Но Ник намека не заметил и ответил искренне, хотя и впопад:
— Нет, не все. У меня в Союзе фронтовой друг, мы переписываемся. Я долгое время не мог освободиться от дел, но сейчас уже взял билет и скоро лечу к нему. В гости. Бумаг надо было собрать кучу, да еще при получении гражданства какое-то время нельзя покидать Америку. Ну, и денег тоже не было. Знаете, это ведь недешево.
— Вполне вероятно, что ваш друг будет смотреть нашу передачу, — улыбается Калягин. «Если ее в эфир выпустят», — замечает про себя техник вполне автоматически.
На Ника это известие произвело впечатление. Он словно другими глазами взглянул и на камеру, и на Калягина. Непонятно отчего, но внутри взбурлила некая радость от скорой встречи и с другом, и со страной, которую, кажется, и любить-то не за что, а что-то в нее тянет:
— Й-е! — с оттяжкой, как настоящий янки, воскликнул Ник. — Серега, я скоро буду! Привет! Вот, посмотри, это моя Деб!
Техник скосил глаза на монитор. Как он и ожидал, на картинке уже не было ни Ника, ни Деб. Был там Борис Калягин, корреспондент ТАСС в Соединенных Штатах. Одет он был в прекрасно сидящий и явно недешевый костюм; скромный, но модный галстук четко выделялся на фоне белоснежной рубашки. И занимался он тем, что на всякий случай «закруглял» явно слабенький репортаж:
— Да, по-разному складываются судьбы воинов-интернационалистов. Но давайте пожелаем всем им счастья, покоя и благополучия. Мы прощаемся с дружной семьей Маккензи и с вами, наши дорогие телезрители. До новых встреч!
— Снято, — говорит оператор, снимая с плеча камеру и неся ее к машине. — Как со звуком?
— Шикарно, — отвечает ему техник. — Наши дорогие телезрители будут в полном восторге. Как ты думаешь, нам на излете тяжелого трудового дня соотечественник выпить предложит?
Словно расслышав его слова, Ник, оставив Калягина, подошел к машине:
— Ребят, давайте бросайте тут все и в дом. Кофе там, может еще чего… Перекусим, водочки выпьем.
— Ну и благосостояние у тебя! — удивляется техник, проворно выскакивая из машины. — Даже водка есть! Она же стоит тут чуть дешевле обогащенного урана.
— Я же знал, что вы подъедете! — улыбается Ник. — Шиканул на этот случай.

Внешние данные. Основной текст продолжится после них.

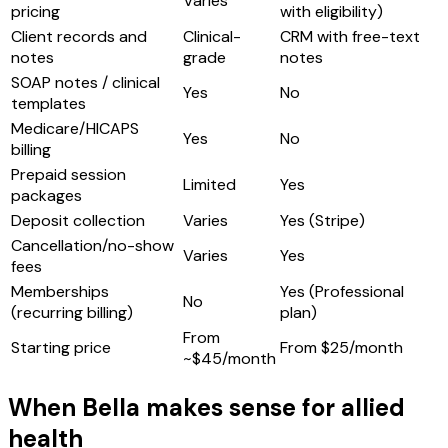
Varies
pricing
with eligibility)
Client records and
Clinical-
CRM with free-text
notes
grade
notes
SOAP notes / clinical
Yes
No
templates
Medicare/HICAPS
Yes
No
billing
Prepaid session
Limited
Yes
packages
Deposit collection
Varies
Yes (Stripe)
Cancellation/no-show
Varies
Yes
fees
Memberships
Yes (Professional
No
(recurring billing)
plan)
From
Starting price
From $25/month
~$45/month
When Bella makes sense for allied
health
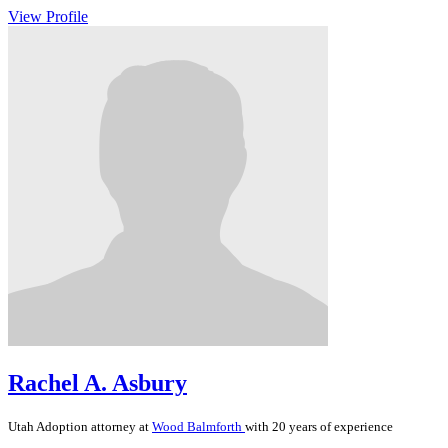
View Profile
Rachel A. Asbury
Utah
Adoption
attorney at
Wood Balmforth
with 20 years of experience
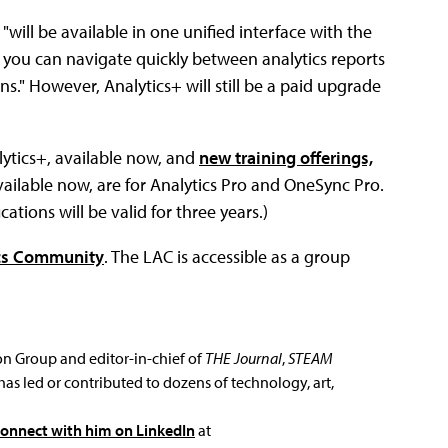
will be available in one unified interface with the
 you can navigate quickly between analytics reports
s." However, Analytics+ will still be a paid upgrade
ytics+, available now, and
new training offerings,
, available now, are for Analytics Pro and OneSync Pro.
cations will be valid for three years.)
ics Community
. The LAC is accessible as a group
ion Group and editor-in-chief of
THE Journal
,
STEAM
has led or contributed to dozens of technology, art,
connect with him on LinkedIn
at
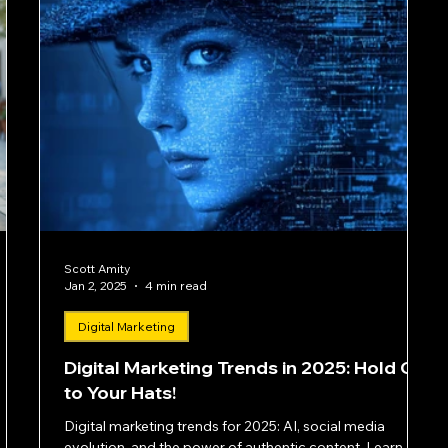
Scott Amity
Jan 2, 2025
4 min read
Digital Marketing
Digital Marketing Trends in 2025: Hold On
to Your Hats!
Digital marketing trends for 2025: AI, social media
evolution, and the power of authentic content. Learn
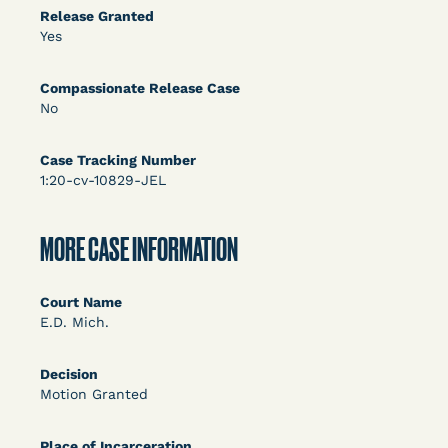
DECISION
Release Granted
Yes
U.S. v. Rice (D. Md.) - Release from Probation
Granted
Compassionate Release Case
No
Case Tracking Number
1:20-cv-10829-JEL
MORE CASE INFORMATION
Learn More
View Document
Court Name
E.D. Mich.
DECISION
Decision
Myers v. Superintendent (S.D. Ind.) - Motion for
Motion Granted
Release Pending Appeal Granted - COVID Risk
Place of Incarceration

— Это правильно, — заметил оператор.
Кстати, техник, страдающий пессимизмом и излишним критиканством, ошибся. Сюжет тот прошел по ЦТ дважды. Конечно, сокращенный, конечно, мельком, но все-таки прошел. Только Серега его так и не увидел.
Ник провел гостей в дом, за который еще должен был платить в течение десятка лет. Домик был стандартный, но американский. А это предполагало пару этажей, холл, который тут принято считать уютным, то есть имеющим в наборе журнальный столик, камин, бар, мягкую мебель и палас. Присутствовала также витиеватая лесенка на второй этаж, где, уж конечно, одна из комнат предназначалась первому ребенку, другая — второму, которого пока позволить себе нельзя, а третья — родителям. За неимением второго ребенка, пустующая спальня считалась «комнатой для гостей», но до сих пор там еще никто не жил. Несмотря на это, почему-то именно комната для гостей вселяла в Ника глубокое удовлетворение, и обычно, рассказывая о своем доме, он начинал именно с нее. Кстати, расстраивался, если не встречал должного восхищения в слушателе.